ASSIGNMENT. Give back the data below line for line without changing anything, but leave out the pictures.
---------- MATERIAL FOR THE TASK
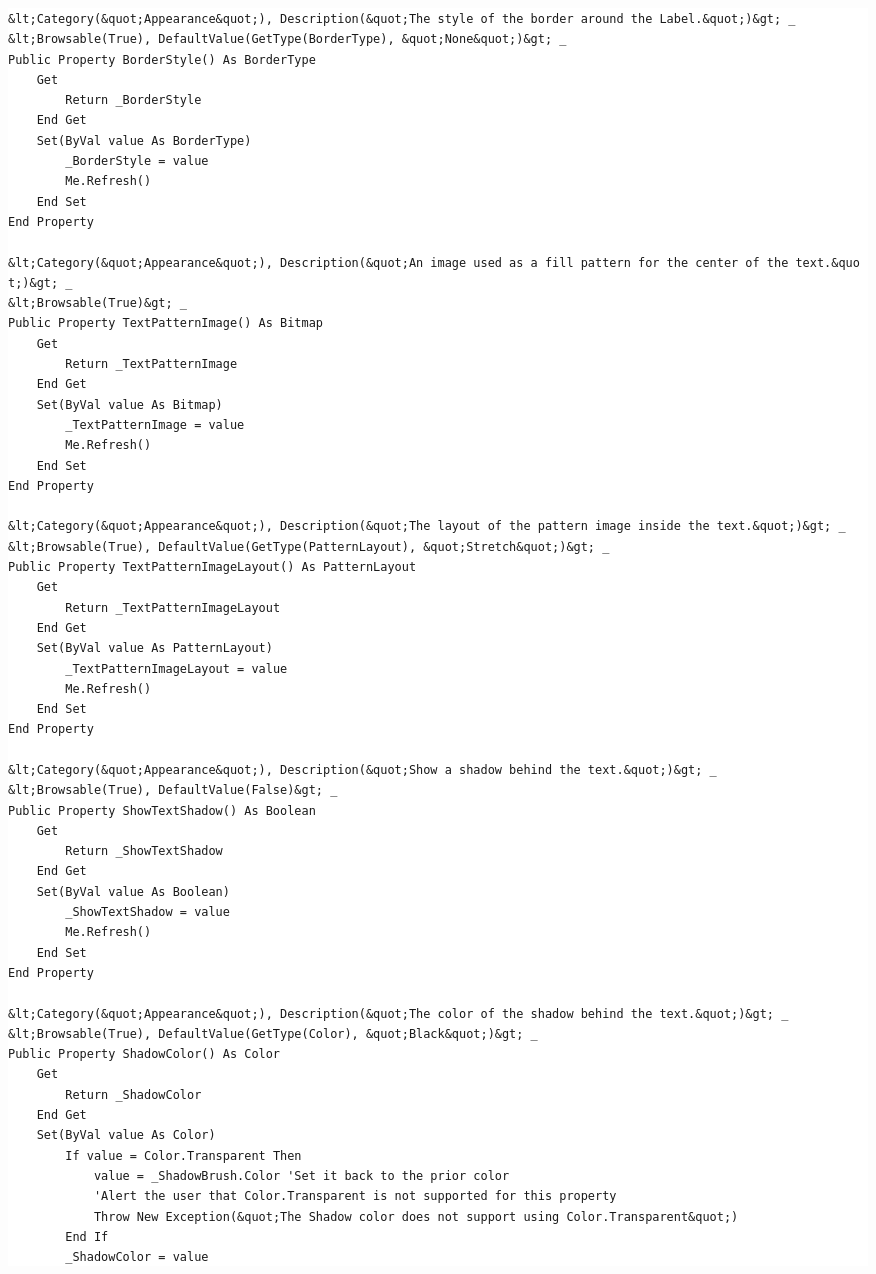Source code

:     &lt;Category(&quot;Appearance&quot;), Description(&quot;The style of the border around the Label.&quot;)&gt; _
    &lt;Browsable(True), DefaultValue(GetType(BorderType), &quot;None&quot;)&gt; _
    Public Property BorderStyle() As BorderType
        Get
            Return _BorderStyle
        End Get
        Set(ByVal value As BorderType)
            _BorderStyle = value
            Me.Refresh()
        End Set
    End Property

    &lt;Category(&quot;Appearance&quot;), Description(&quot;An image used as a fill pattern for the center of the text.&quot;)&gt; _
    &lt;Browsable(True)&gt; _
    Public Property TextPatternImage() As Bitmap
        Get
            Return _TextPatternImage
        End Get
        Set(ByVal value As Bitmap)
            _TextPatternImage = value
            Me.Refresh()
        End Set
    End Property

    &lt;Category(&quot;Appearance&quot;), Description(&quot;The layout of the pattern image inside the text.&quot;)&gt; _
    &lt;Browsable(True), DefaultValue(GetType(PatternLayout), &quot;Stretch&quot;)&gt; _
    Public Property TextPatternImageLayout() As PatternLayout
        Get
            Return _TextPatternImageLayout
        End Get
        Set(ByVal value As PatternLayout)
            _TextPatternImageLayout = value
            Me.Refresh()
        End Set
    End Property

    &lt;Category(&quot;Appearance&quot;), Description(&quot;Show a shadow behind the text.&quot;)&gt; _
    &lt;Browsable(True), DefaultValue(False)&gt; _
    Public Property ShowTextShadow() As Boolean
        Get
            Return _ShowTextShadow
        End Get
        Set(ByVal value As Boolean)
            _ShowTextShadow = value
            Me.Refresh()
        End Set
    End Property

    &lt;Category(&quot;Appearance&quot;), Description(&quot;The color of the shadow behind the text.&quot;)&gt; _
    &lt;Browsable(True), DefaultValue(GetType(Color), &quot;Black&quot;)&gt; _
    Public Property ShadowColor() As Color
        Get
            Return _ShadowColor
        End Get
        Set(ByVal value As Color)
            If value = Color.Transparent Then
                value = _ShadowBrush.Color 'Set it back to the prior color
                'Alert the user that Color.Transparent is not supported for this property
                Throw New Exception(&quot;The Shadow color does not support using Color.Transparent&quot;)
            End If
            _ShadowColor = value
--------------------
TASK ANSWER.
Source code

:     &lt;Category(&quot;Appearance&quot;), Description(&quot;The style of the border around the Label.&quot;)&gt; _
    &lt;Browsable(True), DefaultValue(GetType(BorderType), &quot;None&quot;)&gt; _
    Public Property BorderStyle() As BorderType
        Get
            Return _BorderStyle
        End Get
        Set(ByVal value As BorderType)
            _BorderStyle = value
            Me.Refresh()
        End Set
    End Property

    &lt;Category(&quot;Appearance&quot;), Description(&quot;An image used as a fill pattern for the center of the text.&quot;)&gt; _
    &lt;Browsable(True)&gt; _
    Public Property TextPatternImage() As Bitmap
        Get
            Return _TextPatternImage
        End Get
        Set(ByVal value As Bitmap)
            _TextPatternImage = value
            Me.Refresh()
        End Set
    End Property

    &lt;Category(&quot;Appearance&quot;), Description(&quot;The layout of the pattern image inside the text.&quot;)&gt; _
    &lt;Browsable(True), DefaultValue(GetType(PatternLayout), &quot;Stretch&quot;)&gt; _
    Public Property TextPatternImageLayout() As PatternLayout
        Get
            Return _TextPatternImageLayout
        End Get
        Set(ByVal value As PatternLayout)
            _TextPatternImageLayout = value
            Me.Refresh()
        End Set
    End Property

    &lt;Category(&quot;Appearance&quot;), Description(&quot;Show a shadow behind the text.&quot;)&gt; _
    &lt;Browsable(True), DefaultValue(False)&gt; _
    Public Property ShowTextShadow() As Boolean
        Get
            Return _ShowTextShadow
        End Get
        Set(ByVal value As Boolean)
            _ShowTextShadow = value
            Me.Refresh()
        End Set
    End Property

    &lt;Category(&quot;Appearance&quot;), Description(&quot;The color of the shadow behind the text.&quot;)&gt; _
    &lt;Browsable(True), DefaultValue(GetType(Color), &quot;Black&quot;)&gt; _
    Public Property ShadowColor() As Color
        Get
            Return _ShadowColor
        End Get
        Set(ByVal value As Color)
            If value = Color.Transparent Then
                value = _ShadowBrush.Color 'Set it back to the prior color
                'Alert the user that Color.Transparent is not supported for this property
                Throw New Exception(&quot;The Shadow color does not support using Color.Transparent&quot;)
            End If
            _ShadowColor = value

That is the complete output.